C'est une question importante, et en même temps pas très facile. Le Cloud est un mot à la mode. C'est une notion un peu fourre-tout. Pour ma part, j'ai une vision du Cloud assez large. J'y crois. Je pense que son développement va aller vite.

Les grandes entreprises peuvent organiser l'informatique interne dans un Cloud privé, sous leur maîtrise, avec un certain nombre de bénéfices. Dans ces cas-là, Capgemini pourra accompagner les migrations.


"Le Cloud Computing va vite se développer"

Mais la question de Patrick Hereng porte sur les Clouds publics. La question est alors de savoir si les entreprises, quelle que soit leur taille, seront à l'aise pour mettre leurs données intimes en dehors de leur système d'information, dans des Clouds publics. C'est la problématique de l'intégrité des données. Je pense que les entreprises vont surmonter peu à peu ces appréhensions.

Face à cette montée en puissance, Capgemini a trois rôles possibles. Nous jouerons d'abord le rôle d'intégrateur de Clouds d'infrastructure pour des acteurs développant de grandes plates-formes dans ce domaine. Si Amazon ou même Orange créent des Clouds d'infrastructure, nous qui étions structurellement en déséquilibre défavorable face à des géants comme IBM et HP qui avaient de grandes puissances d'infrastructure, nous nous repositionnons ainsi dans le jeu. Nous retrouvons un peu de liberté face à ces très grands acteurs informatiques.

Deuxième mission, nous aurons un rôle d'opérateur de certains Clouds. Nous sommes par exemple en train de travailler sur des solutions dans le domaine du procurement. C'est donc un positionnement d'opérateur d'applications en mode SaaS.

La dernière mission sera de conseiller nos clients dans la transition vers le Cloud public.

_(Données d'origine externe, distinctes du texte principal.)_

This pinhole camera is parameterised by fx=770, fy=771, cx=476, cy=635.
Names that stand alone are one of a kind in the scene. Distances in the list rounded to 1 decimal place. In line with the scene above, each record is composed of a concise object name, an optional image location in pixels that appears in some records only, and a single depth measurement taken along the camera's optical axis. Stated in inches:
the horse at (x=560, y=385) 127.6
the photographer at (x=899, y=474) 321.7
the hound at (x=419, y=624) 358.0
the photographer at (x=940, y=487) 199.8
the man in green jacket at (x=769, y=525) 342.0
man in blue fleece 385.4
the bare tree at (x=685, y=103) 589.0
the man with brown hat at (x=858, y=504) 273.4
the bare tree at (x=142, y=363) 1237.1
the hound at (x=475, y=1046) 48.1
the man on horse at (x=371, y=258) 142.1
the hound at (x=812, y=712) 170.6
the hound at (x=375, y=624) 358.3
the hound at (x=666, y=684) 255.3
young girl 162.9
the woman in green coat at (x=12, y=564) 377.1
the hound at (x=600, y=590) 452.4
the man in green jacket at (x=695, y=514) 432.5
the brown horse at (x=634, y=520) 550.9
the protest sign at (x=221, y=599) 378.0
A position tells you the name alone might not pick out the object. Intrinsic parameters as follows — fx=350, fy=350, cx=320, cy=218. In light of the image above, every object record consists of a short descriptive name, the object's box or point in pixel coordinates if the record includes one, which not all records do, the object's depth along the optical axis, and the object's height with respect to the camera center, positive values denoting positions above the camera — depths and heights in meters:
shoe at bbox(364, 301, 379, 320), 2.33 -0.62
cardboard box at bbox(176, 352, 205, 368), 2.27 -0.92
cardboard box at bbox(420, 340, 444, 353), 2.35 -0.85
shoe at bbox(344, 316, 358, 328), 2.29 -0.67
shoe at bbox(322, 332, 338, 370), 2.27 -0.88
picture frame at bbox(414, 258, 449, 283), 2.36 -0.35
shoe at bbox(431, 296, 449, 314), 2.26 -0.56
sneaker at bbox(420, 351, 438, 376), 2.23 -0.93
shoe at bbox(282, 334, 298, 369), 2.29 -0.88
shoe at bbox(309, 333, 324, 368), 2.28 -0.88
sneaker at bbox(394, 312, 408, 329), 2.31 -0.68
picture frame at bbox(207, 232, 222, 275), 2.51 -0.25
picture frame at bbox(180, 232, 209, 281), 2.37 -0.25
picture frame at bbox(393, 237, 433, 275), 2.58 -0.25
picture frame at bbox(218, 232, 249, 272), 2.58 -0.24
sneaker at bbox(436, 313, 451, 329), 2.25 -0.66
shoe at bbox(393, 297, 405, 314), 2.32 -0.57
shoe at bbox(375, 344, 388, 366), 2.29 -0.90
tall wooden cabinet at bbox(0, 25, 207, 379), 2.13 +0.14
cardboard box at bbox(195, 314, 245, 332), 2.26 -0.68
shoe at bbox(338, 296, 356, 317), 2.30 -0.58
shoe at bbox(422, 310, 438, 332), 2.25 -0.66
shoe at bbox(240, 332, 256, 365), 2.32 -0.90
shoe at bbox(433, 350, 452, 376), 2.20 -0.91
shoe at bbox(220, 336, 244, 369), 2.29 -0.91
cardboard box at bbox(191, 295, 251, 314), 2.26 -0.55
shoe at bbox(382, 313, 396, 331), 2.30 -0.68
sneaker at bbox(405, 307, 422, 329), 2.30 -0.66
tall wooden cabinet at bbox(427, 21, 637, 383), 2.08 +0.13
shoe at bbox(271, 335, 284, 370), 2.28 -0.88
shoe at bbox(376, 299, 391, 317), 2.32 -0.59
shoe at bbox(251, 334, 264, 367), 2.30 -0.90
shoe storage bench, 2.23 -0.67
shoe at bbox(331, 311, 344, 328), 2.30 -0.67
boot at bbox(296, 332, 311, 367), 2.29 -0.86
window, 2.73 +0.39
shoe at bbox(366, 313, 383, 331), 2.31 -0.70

Plus globalement, deux axes poussent à l'adoption du Cloud. Il y a la mutualisation qui engendre une baisse des prix. Mais ce ne sera pas le facteur dominant. Le grand avantage du Cloud sera beaucoup plus l'agilité et la souplesse qu'il apporte. C'est par exemple ce que fait très bien Salesforce.com. C'est une solution très souple, très large, très innovante. Nous sommes partenaires, et travaillons main dans la main sur le sujet.